> _AIM OF THE TASK_
Your answer must match the data word for word.

(Transcribed page contents)

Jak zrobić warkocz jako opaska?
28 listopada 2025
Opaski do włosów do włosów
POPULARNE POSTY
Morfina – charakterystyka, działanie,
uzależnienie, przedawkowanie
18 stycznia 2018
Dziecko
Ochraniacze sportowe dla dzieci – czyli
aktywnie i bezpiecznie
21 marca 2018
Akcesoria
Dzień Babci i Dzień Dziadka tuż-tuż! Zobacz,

> _RESULT BELOW_
Jak zrobić warkocz jako opaska?
28 listopada 2025
Opaski do włosów do włosów
POPULARNE POSTY
Morfina – charakterystyka, działanie,
uzależnienie, przedawkowanie
18 stycznia 2018
Dziecko
Ochraniacze sportowe dla dzieci – czyli
aktywnie i bezpiecznie
21 marca 2018
Akcesoria
Dzień Babci i Dzień Dziadka tuż-tuż! Zobacz,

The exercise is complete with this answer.